SYNOPSIS: Japan has a long tradition of puppet theatre, called bunraku. So the play, which opened in Tokyo on Thursday, (11 August) didn't come as so much of a shock to the Tokyo audience as it might have to Shakespearean purists.
The life-six puppets were all specially made for the production by Akimitsu Tomonaga, one of the country's top puppeteers, They're worked by operators dressed completely in black, including face masks, who speak the lines of the play.
Tomanga made more than seventy puppets for A Midsummer Night's Dream, which was adapted for bunraku by Japanese director Kooji Shimizu. Like other traditional arts in Japan, bunraku takes years of practice to perfect. Operators have to spend a long apprenticeship working under a master-craftsman before they learn to move the puppets realistically enough.
This is one thing the audience in Japan never sees -- the operator without a face mask of black silk.
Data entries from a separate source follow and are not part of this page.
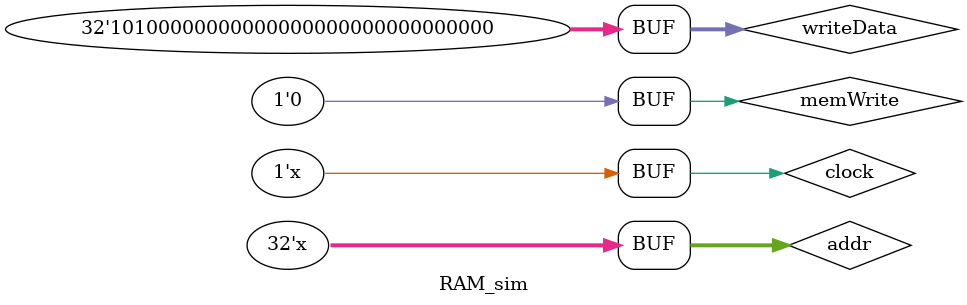
<source format=v>
`timescale 1ns / 1ps


module RAM_sim();
reg clock = 1'b0;
reg memWrite = 1'b0;
reg [31:0] addr = 32'h0000_0000;
reg [31:0] writeData = 32'ha000_0000;
wire [31:0] readData;

RAM_control test_RAM(readData, clock, addr, writeData, memWrite);

always begin
    #10 clock = ~clock;
end 
always begin
    #20 addr <= addr + 32'h0000_0004;
end  

/*initial begin
    #200
    writeData = 32'ha000_00f5;
    memWrite = 1'b1;
    #200
    memWrite = 1'b0;
end*/
endmodule

</source>
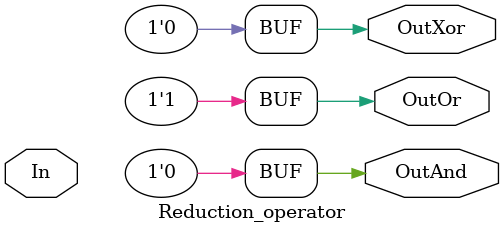
<source format=v>
`timescale 1ns / 1ps


module Reduction_operator(OutAnd, OutOr, OutXor, In);
input [7:0] In;
output OutAnd, OutOr, OutXor;

// logic
assign OutAnd = & 8'b1111_1110;  // reduction AND = Zero
assign OutOr =  | 8'b1111_1010;  // reduction OR = One 
assign OutXor = ^ 8'b1010_1010;  // reduction XOR = One



endmodule

</source>
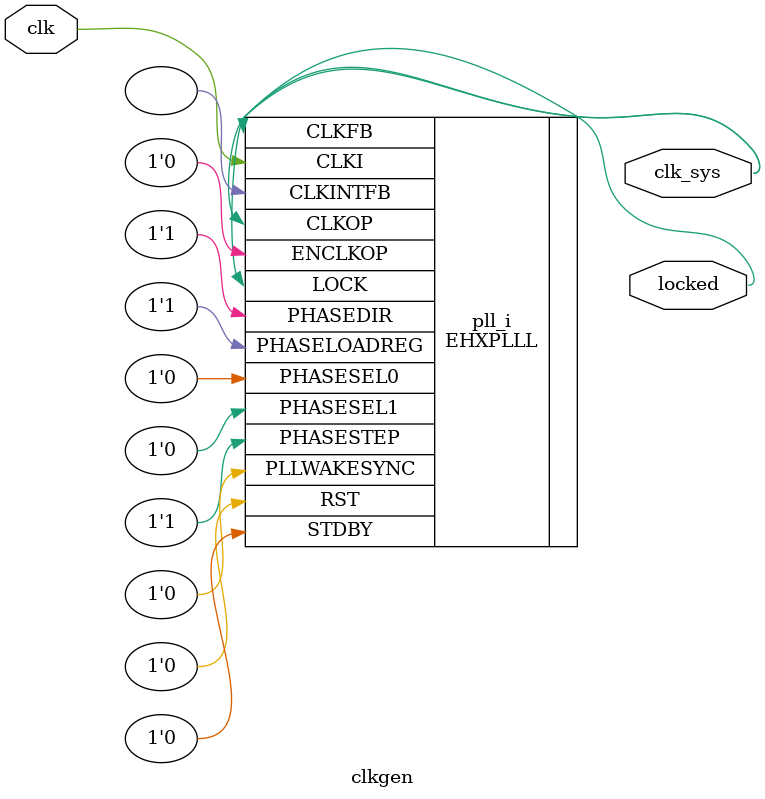
<source format=v>
module clkgen
(
    input clk, // 48 MHz, 0 deg
    output clk_sys, // 28 MHz, 0 deg
    output locked
);
(* FREQUENCY_PIN_CLKI="48" *)
(* FREQUENCY_PIN_CLKOP="28" *)
(* ICP_CURRENT="12" *) (* LPF_RESISTOR="8" *) (* MFG_ENABLE_FILTEROPAMP="1" *) (* MFG_GMCREF_SEL="2" *)
EHXPLLL #(
        .PLLRST_ENA("DISABLED"),
        .INTFB_WAKE("DISABLED"),
        .STDBY_ENABLE("DISABLED"),
        .DPHASE_SOURCE("DISABLED"),
        .OUTDIVIDER_MUXA("DIVA"),
        .OUTDIVIDER_MUXB("DIVB"),
        .OUTDIVIDER_MUXC("DIVC"),
        .OUTDIVIDER_MUXD("DIVD"),
        .CLKI_DIV(12),
        .CLKOP_ENABLE("ENABLED"),
        .CLKOP_DIV(21),
        .CLKOP_CPHASE(10),
        .CLKOP_FPHASE(0),
        .FEEDBK_PATH("CLKOP"),
        .CLKFB_DIV(7)
    ) pll_i (
        .RST(1'b0),
        .STDBY(1'b0),
        .CLKI(clk),
        .CLKOP(clk_sys),
        .CLKFB(clk_sys),
        .CLKINTFB(),
        .PHASESEL0(1'b0),
        .PHASESEL1(1'b0),
        .PHASEDIR(1'b1),
        .PHASESTEP(1'b1),
        .PHASELOADREG(1'b1),
        .PLLWAKESYNC(1'b0),
        .ENCLKOP(1'b0),
        .LOCK(locked)
	);
endmodule

</source>
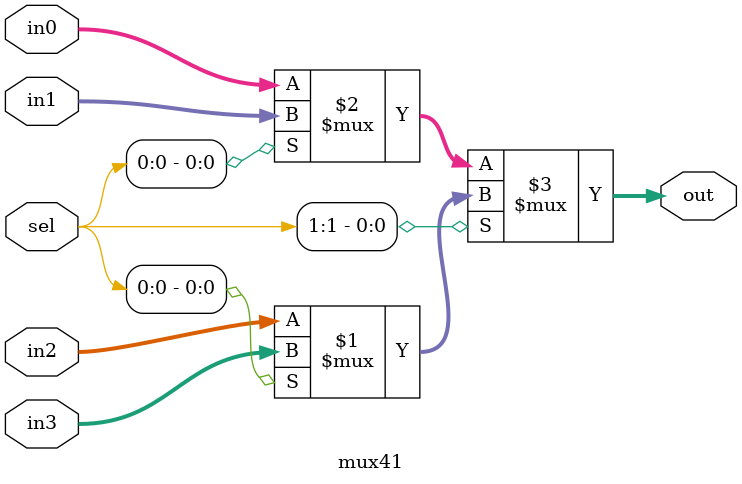
<source format=sv>
module mux41(
  input  logic [3:0] in0,
  input  logic [3:0] in1,
  input  logic [3:0] in2,
  input  logic [3:0] in3,
  input  logic [1:0] sel,
  output logic [3:0] out
);

assign out = sel[1]?(sel[0]?in3:in2):(sel[0]?in1:in0);

endmodule: mux41

</source>
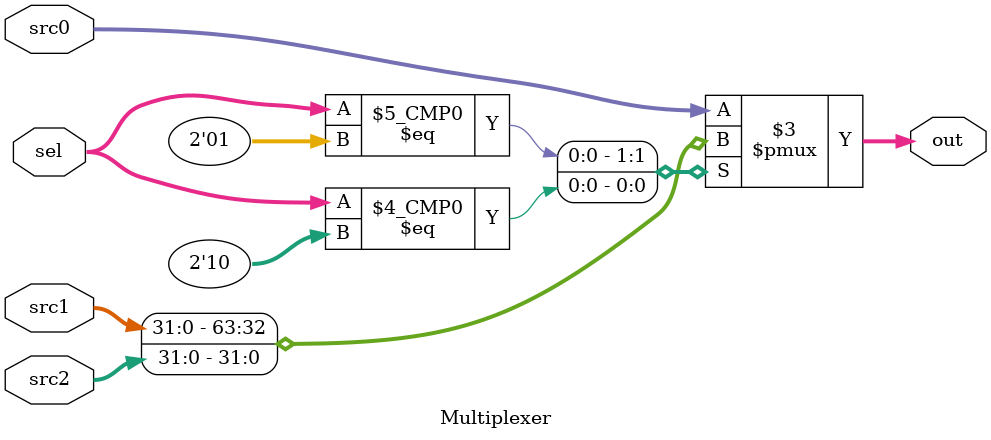
<source format=v>
module Multiplexer(src0, src1, src2, sel, out);
	parameter width = 32;
	input[width - 1:0] src0, src1, src2;
	input[1:0] sel;
	output reg[width-1:0] out;
	always @(*) begin
		case(sel)
			2'b00: begin
				out = src0;
			end
			2'b01: begin
				out = src1;
			end
			2'b10: begin
				out = src2;
			end
			default: begin
				out = src0;
			end
		endcase
	end
endmodule
</source>
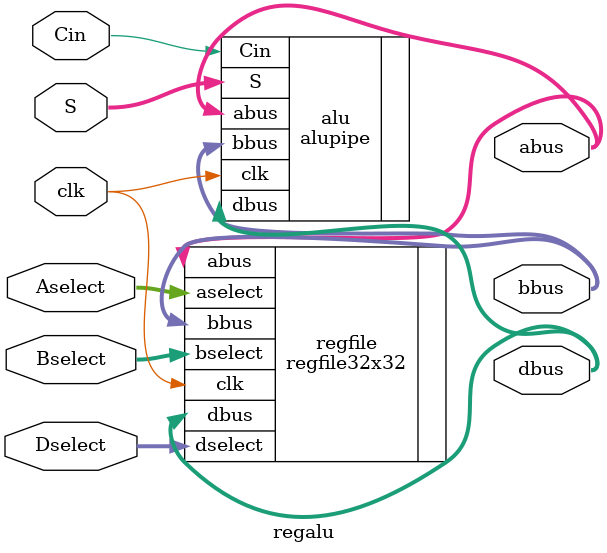
<source format=v>
`timescale 1ns / 1ps

module regalu(
    input [31:0] Aselect,
    input [31:0] Bselect,
    input [31:0] Dselect,
    input clk,
    output [31:0] abus,
    output [31:0] bbus,
    output [31:0] dbus,
    input [2:0] S,
    input Cin
    );
    
    regfile32x32 regfile(
        .dselect(Dselect),
        .aselect(Aselect),
        .bselect(Bselect),
        .dbus(dbus),
        .clk(clk),
        .abus(abus),
        .bbus(bbus)
    );
    
    alupipe alu(
        .S(S),
        .abus(abus),
        .bbus(bbus),
        .clk(clk),
        .Cin(Cin),
        .dbus(dbus));
endmodule

</source>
There's a big demand for puppets shows in Tokyo and other parts of the country, but it's not often that life-size figures are used, as in Shimizu's production.
Another invasion of Shimzu's was the modern lighting on stage. Shakespeare would certainly not have recognised his own work if he'd been in the audience. But at least the last words of A Midsummer Night's Dream were still, as they always have been, those of Puck -- the Japanese equivalent of 'Think you have but slumbered here/While these visions did appear".